**Text shown**
******

Wheeled transport dollies, carts and buggys are used in a number of the industrial situations to transport heavy loads from place to place within a plant or manufacturing facility. In many production facilities, transport carts are used to move heavy articles for example to transport fiber glass forming packages from forming areas to various other processing locations in the plant. In the past, these transport trucks have been provided with steel wheels that are supported by various bearing assemblies. These transport trucks often carry substantial loads and may have a total weight in excess of 1,900 pounds. While the steel wheels have withstood the load, they have been very destructive of the plant floors which are usually concrete. These wheels have also tended to rust and corrode when subjected to the environment of the forming area in a fiber glass plant for example.
In an attempt to provide longer wheel life and less damage to the plant floors, various synthetic wheels have been utilized. The various phenolic and other synthetic wheels which have been tried have generally been unsatisfactory due to a low tolerance for the heat and moisture found in the environment in which they operate. These wheels have failed usually due to cracking and breakage.

******

**Task list**
1: From the first sentence of the passage on cart wheels, list each kind of wheeled vehicle it names.
2: Resume the passage on cart wheels, starting right after its last sentence.
The lines after this text aren't needed here.

******

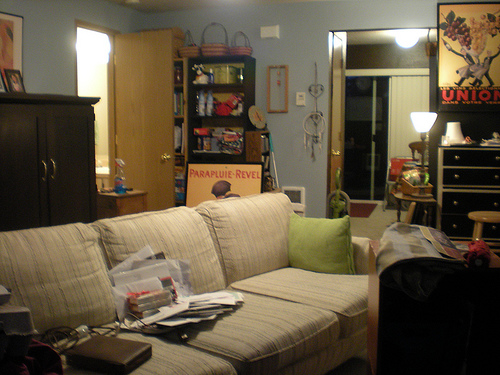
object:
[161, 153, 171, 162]
door knob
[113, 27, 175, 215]
door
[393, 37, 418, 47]
globe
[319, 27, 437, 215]
hallway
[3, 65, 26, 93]
frame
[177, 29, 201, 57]
basket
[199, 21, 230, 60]
basket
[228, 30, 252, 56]
basket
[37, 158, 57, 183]
handles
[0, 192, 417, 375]
sofa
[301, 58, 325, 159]
dream catcher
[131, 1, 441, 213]
wall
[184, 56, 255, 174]
book shelf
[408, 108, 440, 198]
lamp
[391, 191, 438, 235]
table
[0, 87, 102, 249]
doors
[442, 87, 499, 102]
union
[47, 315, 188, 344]
cords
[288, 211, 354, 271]
pillow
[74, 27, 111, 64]
light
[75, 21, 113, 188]
bathroom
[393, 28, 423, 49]
light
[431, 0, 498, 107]
art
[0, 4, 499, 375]
indoors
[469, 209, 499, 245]
chair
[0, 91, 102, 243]
amoire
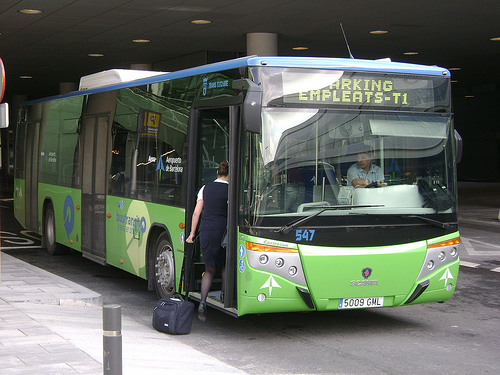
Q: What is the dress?
A: Blue.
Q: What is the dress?
A: Blue.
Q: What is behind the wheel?
A: The man.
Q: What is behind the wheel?
A: The man.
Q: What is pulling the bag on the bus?
A: The woman.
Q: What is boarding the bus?
A: The woman.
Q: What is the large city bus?
A: Green.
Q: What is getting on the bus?
A: The woman.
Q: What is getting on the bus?
A: The woman.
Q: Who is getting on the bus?
A: A woman in black.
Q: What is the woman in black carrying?
A: A suitcase.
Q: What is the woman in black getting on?
A: A green bus.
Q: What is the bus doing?
A: Picking up passengers.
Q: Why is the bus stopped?
A: To pick up passengers.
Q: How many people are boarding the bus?
A: 1.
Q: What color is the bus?
A: Green.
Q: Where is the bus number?
A: On the front of the bus.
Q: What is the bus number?
A: 547.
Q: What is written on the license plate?
A: 5009 GML.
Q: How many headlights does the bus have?
A: 6.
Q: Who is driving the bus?
A: The man.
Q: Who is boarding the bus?
A: A woman.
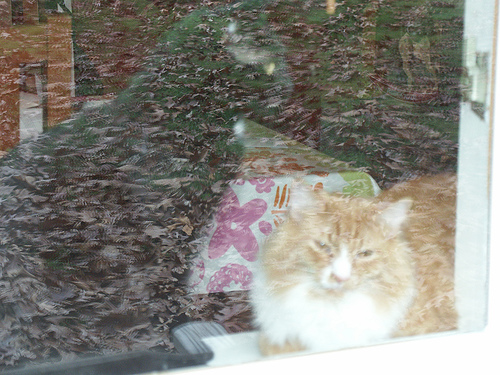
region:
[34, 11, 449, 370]
two cats in window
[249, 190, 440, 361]
white and tan tabby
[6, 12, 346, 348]
black cat sitting in window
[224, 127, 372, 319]
white cardboard box with designs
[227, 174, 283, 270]
pink flower designs on box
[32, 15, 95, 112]
wooden bed post by cat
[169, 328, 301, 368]
white table under cats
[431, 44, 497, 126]
metal latch on wall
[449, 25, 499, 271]
white frame on right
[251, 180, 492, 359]
orange and white cat in window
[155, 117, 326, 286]
box wrapped in white paper with floral details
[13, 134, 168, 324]
reflection of leafs on lawn in window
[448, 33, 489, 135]
chrome hardware for window on white frame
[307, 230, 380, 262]
hazel cat eyes surrounded by orange fur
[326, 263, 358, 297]
white and pink nose on cat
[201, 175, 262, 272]
pink flower on white background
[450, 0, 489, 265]
white painted wood window frame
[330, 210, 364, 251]
dark orange stripes in light orange fur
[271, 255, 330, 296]
long white whiskers on cat's face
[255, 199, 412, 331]
cat looking to the left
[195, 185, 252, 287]
pink designs near cat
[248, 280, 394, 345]
white fur on cat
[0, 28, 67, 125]
wooden chair in background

******

**Responses to the exercise**
1: dollies, carts, buggys

2:
Since each wheel failure disables a transport truck which must then be unloaded before the wheel can be replaced, wheel failure has an adverse effect on plant efficiency. The steel wheels corrode and are harmful to the plant floors and the synthetic wheels do not tolerate a high moisture and heat environment and fail. Thus, a need exists for a strong, durable wheel which will stand the loads imposed on it and which will provide long and dependable life in high moisture and heat environment.
It is an object of the present invention to provide a fiber glass filament wound wheel.
A further object of the present invention is to provide a filament wound, epoxy resin reinforced fiber glass wheel.
Still a further object of the present invention is to provide a fiber glass filament wound wheel which will not harm plant floors.
Yet another object of the present invention is to provide a fiber glass filament wound wheel which will be long lasting and durable.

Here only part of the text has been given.